Beckett gave a nod, a small smile, "It's to rule you out, clear your name. And then you won't have to worry about it anymore…"
When Beckett and Castle got back to her desk, there was someone sat there, someone with long blonde hair and a frightened, looking younger than it was face, and an expression that Beckett had become all too familiar with for so many years of her life, that expression of longing for an answer. Rachel Dean gave the pair of them a small and half-hearted smile as they walked into her line of sight.
"I came… I came to ask you to try really hard to find whoever did this to my mother…" she started, and her voice was barely more than a whisper, her eyes filled with tears, "… someone ought to pay for something that bad… Dad and I… we'll be paying for our whole lives, in grief… and I want her back, and I'll never get her back… there needs to be someone to answer for something like that…"

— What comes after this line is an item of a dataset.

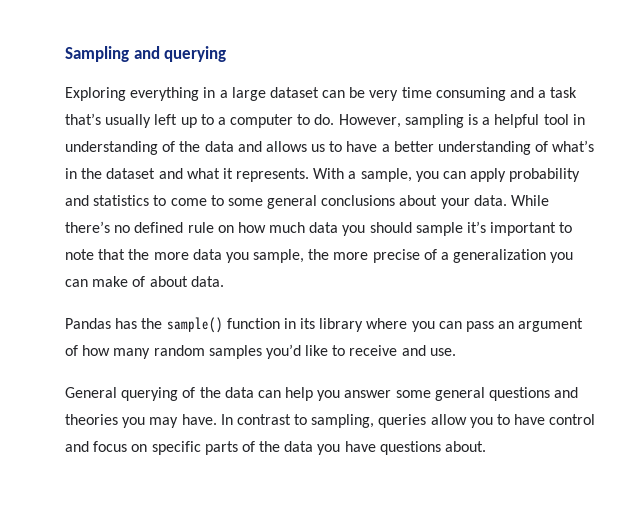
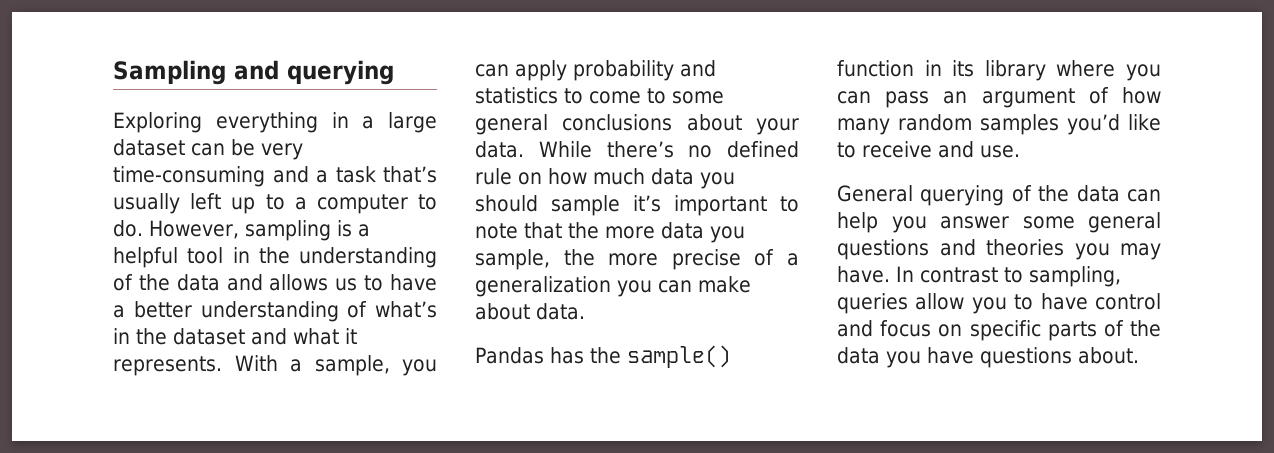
[401,87,506,101] time consuming -> [113,166,265,187] time-consuming
(585, 119) none -> [258,247,290,264] the
[132,276,146,287] of -> (751, 284) none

And Castle watched, as if in slow motion, Beckett's face turn ashen pale, and her left hand grip the side of the desk, the whole situation far too familiar, far too reminiscent. It wasn't even as if she could offer her own story, with an ending that gave Rachel something she'd want… because she might have known more about her mother's murder now than she had for years, but she still didn't know all of it… she still didn't know everything… He could see her gritting her teeth, and he had known her long enough and could read her well enough to know that she was quelling nausea, she didn't have the stomach to bring words to her lips for a few minutes.
"We're trying our very best, Rachel." He said quietly, "Whole teams of us… and we're getting somewhere, we're getting there… Beckett… she lost her mother like this… she feels for you, she'll make sure we find whoever did this…" he swallowed, that was a liberty he'd taken, telling Rachel Dean about Johanna's murder, and he wished Beckett would meet his eyes, so he'd know if he'd ruined countless things or done something acceptable, but she wouldn't. She seemed to be finding the clear sky out of the window endlessly fascinating.
"Thank you." The girl whispered, and she stood up and walked away before either of them could come up with another word.
Beckett's eyes slid across slowly to meet his, and he couldn't help thinking for a moment how well he knew her now, to read exactly what she was thinking in those eyes. She gave him the tiniest, most solemn smile.
"Beckett." She answered her phone.
"It's Lanie… Louisa Monroe's DNA cleared… it's not her… but the DNA flagged someone up… a Ted McGarvey, his prior's nothing major, he punched a guy outside a bar last year… other than that we haven't got anything on him… he works in maintenance in the hotel, though, he would have been able to get access…"
"Brilliant." After Rachel Dean's plea for answers, her voice was slightly harder, her brow slightly more set. She needed to close this case and make someone pay, sooner rather than later. "Bring him in."